Creating multiple plots¶
Multiple plots can be created by creating multiple axes in one figure. In the plt.subplots() function, we can specify the number of subplots we want. The first argument is the number of rows, while the second argument is the number of columns. In our code, we assign the first subplot to ax3a, and the second subplot to ax3b.
We can recreate our plot from above, with the different species in seperate subplots.
# Creates the figure and axes
fig, (ax3a, ax3b) = plt.subplots(1,2)
# Creates the scatterplots
ax3a.scatter(ds_df['hindfoot_length'], ds_df['weight'], s=2, c='r')
ax3b.scatter(so_df['hindfoot_length'], so_df['weight'], s = 2, c = 'c')
<matplotlib.collections.PathCollection at 0x1524a183750>
Creating a histogram¶
Histograms can be created in matplotlib using the hist() function. In the hist() function, bins changes the bins size and range for the plot and histtype='step' makes an unfilled histogram.
Let's examine the hindfoot length observations and data between the DS and SO species.
# Creates the figure and axis
fig,ax4 = plt.subplots()
# Creates the species histograms
ax4.hist(ds_df['hindfoot_length'], bins=range(0,80,2), label = 'DS')
ax4.hist(so_df['hindfoot_length'], bins=range(0,80,2), histtype='step', label = 'SO')
# Creates a legend and labels for the plot
ax4.set_title('Difference in Hindfoot Length')
ax4.set_xlabel("Hindfoot length")
ax4.set_ylabel("Observation Count")
ax4.legend()
<matplotlib.legend.Legend at 0x1524778b380>
Overall, the DS species seems to have longer hindfoot length. There are also significantly more observations for that species! The data would possibly be more informative if there were more observations of the SO species.
Plotting lines¶
I wonder why there's so few SO observations compared to DS observations? Let's examine that by plotting the count of the SO species over time. We'll use the plot() function to plot a line, then the scatter() function to add points to the line.
# Creates the figure and axis
fig,ax5 = plt.subplots()
# Groups the data and resets the index
grouped_data = so_df.groupby('year').agg(so_count = ('species_id', 'count'))
year_data = grouped_data.reset_index()
# Plots the data
ax5.plot(year_data['year'], year_data['so_count'])
ax5.scatter(year_data['year'], year_data['so_count'])

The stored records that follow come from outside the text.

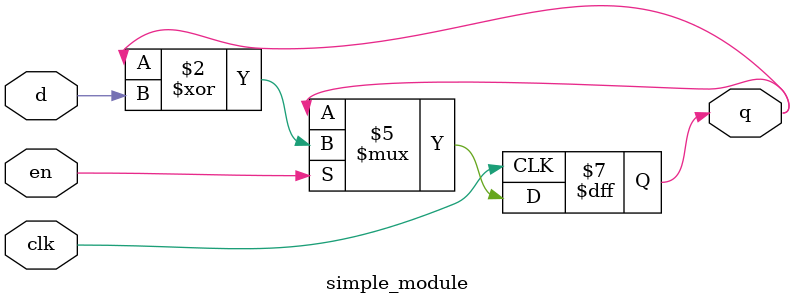
<source format=v>
`timescale 1ns/1ps

module simple_module (
		      input clk,
		      input en,
		      input d,
		      output reg q
		      );

		      initial begin
		      q=0;
		      end
   always @(posedge clk) begin
	   if (en)
	q <= q^d;   // NON-BLOCKING ASSIGNMENT specifies D Flip Flop
      else 	      // The flip-flop creates a one-cycle delay before
	q <= q;   // q is changed
   end
endmodule // simple_module

</source>
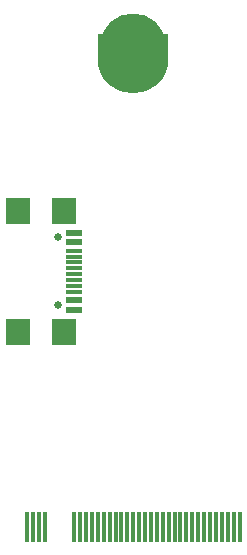
<source format=gbs>
G04 #@! TF.GenerationSoftware,KiCad,Pcbnew,9.0.0+1*
G04 #@! TF.CreationDate,2025-04-09T20:19:07+02:00*
G04 #@! TF.ProjectId,P4_M.2_B+M-key,50345f4d-2e32-45f4-922b-4d2d6b65792e,rev?*
G04 #@! TF.SameCoordinates,Original*
G04 #@! TF.FileFunction,Soldermask,Bot*
G04 #@! TF.FilePolarity,Negative*
%FSLAX46Y46*%
G04 Gerber Fmt 4.6, Leading zero omitted, Abs format (unit mm)*
G04 Created by KiCad (PCBNEW 9.0.0+1) date 2025-04-09 20:19:07*
%MOMM*%
%LPD*%
G01*
G04 APERTURE LIST*
%ADD10R,0.350000X2.500000*%
%ADD11C,5.500000*%
%ADD12R,6.000000X2.000000*%
%ADD13C,6.000000*%
%ADD14C,0.650000*%
%ADD15R,1.450000X0.600000*%
%ADD16R,1.450000X0.300000*%
%ADD17R,2.000000X2.180000*%
G04 APERTURE END LIST*
D10*
G04 #@! TO.C,U4*
X157501100Y-124753600D03*
X157001100Y-124753600D03*
X156501100Y-124753600D03*
X156001100Y-124753600D03*
X155501100Y-124753600D03*
X155001100Y-124753600D03*
X154501100Y-124753600D03*
X154001100Y-124753600D03*
X153501100Y-124753600D03*
X153001100Y-124753600D03*
X152501100Y-124753600D03*
X152001100Y-124753600D03*
X151501100Y-124753600D03*
X151001100Y-124753600D03*
X150501100Y-124753600D03*
X150001100Y-124753600D03*
X149501100Y-124753600D03*
X149001100Y-124753600D03*
X148501100Y-124753600D03*
X148001100Y-124753600D03*
X147501100Y-124753600D03*
X147001100Y-124753600D03*
X146501100Y-124753600D03*
X146001100Y-124753600D03*
X145501100Y-124753600D03*
X145001100Y-124753600D03*
X144501100Y-124753600D03*
X144001100Y-124753600D03*
X143501100Y-124753600D03*
X141001100Y-124753600D03*
X140501100Y-124753600D03*
X140001100Y-124753600D03*
X139501100Y-124753600D03*
D11*
X148501100Y-84003600D03*
D12*
X148501100Y-84003600D03*
D13*
X148501100Y-85003600D03*
G04 #@! TD*
D14*
G04 #@! TO.C,J2*
X142150000Y-105990000D03*
X142150000Y-100210000D03*
D15*
X143450000Y-106350000D03*
X143450000Y-105550000D03*
D16*
X143450000Y-104350000D03*
X143450000Y-103350000D03*
X143450000Y-102850000D03*
X143450000Y-101850000D03*
D15*
X143450000Y-100650000D03*
X143450000Y-99850000D03*
X143450000Y-99850000D03*
X143450000Y-100650000D03*
D16*
X143450000Y-101350000D03*
X143450000Y-102350000D03*
X143450000Y-103850000D03*
X143450000Y-104850000D03*
D15*
X143450000Y-105550000D03*
X143450000Y-106350000D03*
D17*
X138720000Y-108210000D03*
X142650000Y-108210000D03*
X138720000Y-97990000D03*
X142650000Y-97990000D03*
G04 #@! TD*
M02*

</source>
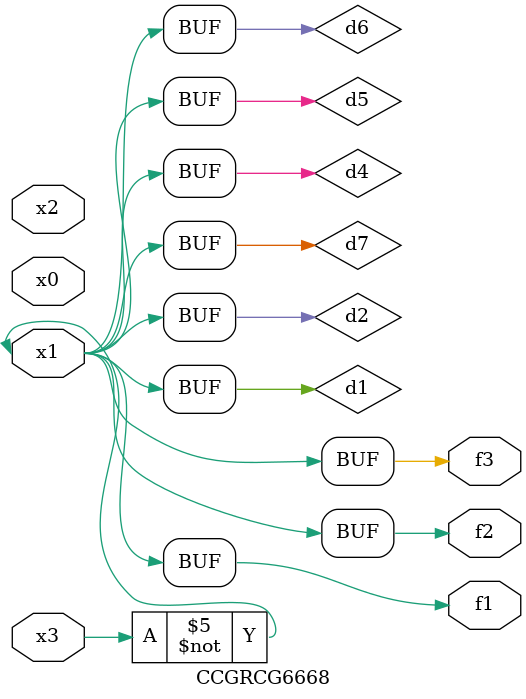
<source format=v>
module CCGRCG6668(
	input x0, x1, x2, x3,
	output f1, f2, f3
);

	wire d1, d2, d3, d4, d5, d6, d7;

	not (d1, x3);
	buf (d2, x1);
	xnor (d3, d1, d2);
	nor (d4, d1);
	buf (d5, d1, d2);
	buf (d6, d4, d5);
	nand (d7, d4);
	assign f1 = d6;
	assign f2 = d7;
	assign f3 = d6;
endmodule

</source>
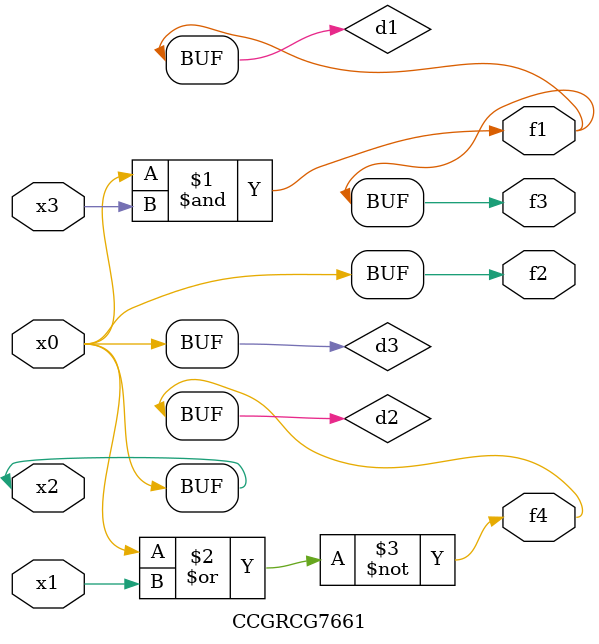
<source format=v>
module CCGRCG7661(
	input x0, x1, x2, x3,
	output f1, f2, f3, f4
);

	wire d1, d2, d3;

	and (d1, x2, x3);
	nor (d2, x0, x1);
	buf (d3, x0, x2);
	assign f1 = d1;
	assign f2 = d3;
	assign f3 = d1;
	assign f4 = d2;
endmodule

</source>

# Sets the tick numbers for the y-axis
ax5.set_yticks(range(0, 22, 2))
# Creates labels for the plot
ax5.set_title("SO Species Observations over Time")
ax5.set_xlabel("Year")
ax5.set_ylabel("Number of observations")
Text(0, 0.5, 'Number of observations')
It looks like the observations of SO species decreased over time. This could be due to less study of the species, a decrease in population due to environmental factors or threats, or various other reasons.